May 13, 2016 1:26 pm

CREDIT: Branden Camp/AP Images

This month, California’s top Republican lawmakers asked Gov. Jerry Brown (D) what may seem like an unusual request. They want to spend more money on the state’s Medicaid program that provides insurance services to low-income Californians.

Specifically, lawmakers want to pour $200 million into the state’s struggling Denti-Cal program, the state-run dental insurance program under Medicaid. The lawmakers were spurred to action by a damning report published in April. “[The] report reveals that ‘California’s Medicaid dental program is… broken, bureaucratically rigid, and unable to deliver the quality of dental care most other Californians enjoy,’” the lawmakers wrote in a letter to the governor.

“Fixing Denti-Cal is a priority for legislative Republicans,” they concluded.

At first glance, the California GOP’s enthusiasm to boost Medicaid funding seems out of character. Republicans are usually vocal opponents of expanding Medicaid with government dollars, citing the program’s runaway costs. Nineteen states still refuse to expand Medicaid coverage under Obamacare — almost all Republican controlled.

But California Republicans are perhaps not so different from conservative legislators in other states. Earlier this year, the same Missouri lawmakers who dug in their heels against Medicaid expansion extended dental benefits to nearly 300,000 Medicaid recipients. In 2014, Republican-controlled South Carolina did the same, using federal Medicaid dollars to cover 70 percent of the cost.
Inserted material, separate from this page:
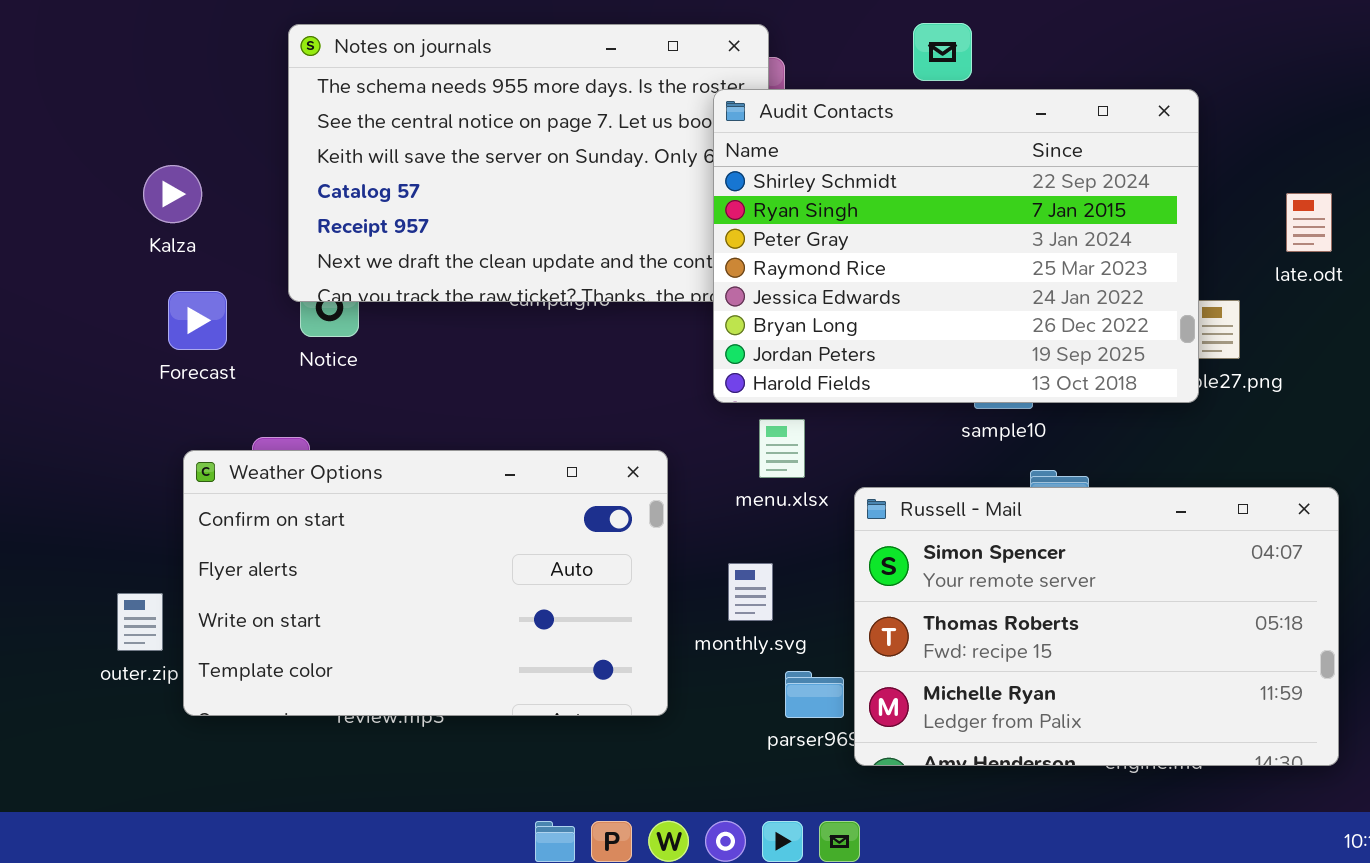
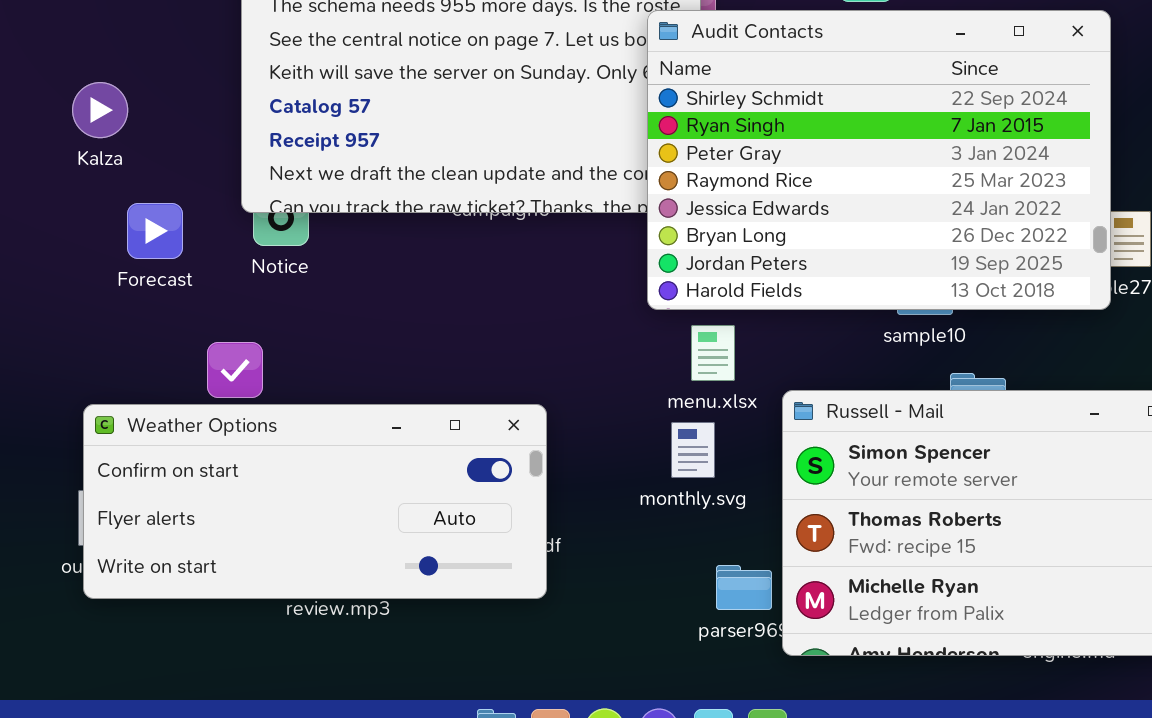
Kalza: [143,165,202,223] -> [72,82,128,138], moved
Weather Options: [183,450,668,716] -> [83,404,547,599], moved, resized
monthly.svg: [728,563,773,621] -> [671,422,715,478], moved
In fact, many of the states opposed to Medicaid expansion — including Wyoming, South Dakota, Nebraska, Kansas, and North Carolina — provide at least very basic dental benefits to their low-income residents. The Medicaid program does not require dental coverage, so these benefits are entirely optional.

These lawmakers view preventive dental care as a cost-saving measure. Missouri estimates that emergency dental room visits cost the state $17.5 million in 2013. Nationwide, dental emergency room visits cost an estimated two billion dollars per year, according to the American Dental Association.

“Receiving regular preventive care from dentists is the most effective way to avoid [expensive emergency room] visits for dental problems,” Missouri health officials said of fiscally conservative lawmakers’ decision to expand government health insurance.

In California, lawmakers are relying on the same logic.

“If people can’t get in with prevention, they eventually show up for more serious treatments,” California Sen. Dr. Richard Pan (D), a dentist himself, told a state oversight agency. “Now you have cavities that aren’t treated and you’re putting in a crown. Then they set up in the emergency room with an abscess and now you’re treating that. Then they have to have teeth extracted and then you’re talking about dentures and on and on. You start to cause this ball to roll.”

California is doing a poor job of stopping the ball. Denti-Cal’s woes are much the same as those of Medicaid nationwide: reimbursements are so low that doctors don’t want to participate in the program, leaving needy people without timely or accessible care. Of the 15 states that offer extensive dental coverage for low income adults, California is perhaps the most penny-pinching — paying dentists 35 percent of what other state-run dental programs pay their dentists, on average.

Dentists also complained to the state oversight agency that it takes months to register using the program’s offline, 40-page application. Worse, once they do register they have to deal with the program’s sensitive billing system.

“[Even] with experienced staff, the return rate on claims was 25 percent because maybe you left a box out, or didn’t process a fee somewhere, or didn’t have the exact word for the description for why you were treating that specific tooth,” Assemblymember Jim Wood, a former practicing dentist, told the state oversight agency.

Many dentists simply don’t want to deal with the program. 400,000 Californians live in counties that have no Denti-Cal providers at all or no dentists willing to accept new Denti-Cal patients. Consequently, just 38 percent of Denti-Cal-eligible children see a dentist annually.

The Affordable Care Act, also known as Obamacare, did not ultimately include adult dental coverage in Medicaid reform. Dental care was left largely untouched by the reforms, leaving state lawmakers to reform dental care for themselves.

One reform that has bipartisan support is for states to license mid-level dental hygienists to do teeth cleanings without a dentist’s permission. Most states require that dental hygienists be employed by dentists, which drives up the cost of tooth cleanings and prevents low income individuals from getting regular cleanings. Democratic lawmakers tried and failed to fold this reform into Obamacare in 2010. The conservative organization Americans for Tax Reform, headed by Grover Norqhuist, endorsed this reform as a tax-free alternative to Medicaid.

But Republicans in California see Medicaid as a solution, and they are working to improve its cost-effectiveness. Gov. Brown is expected to release his revised budget later today.

Cory Herro is an intern at ThinkProgress.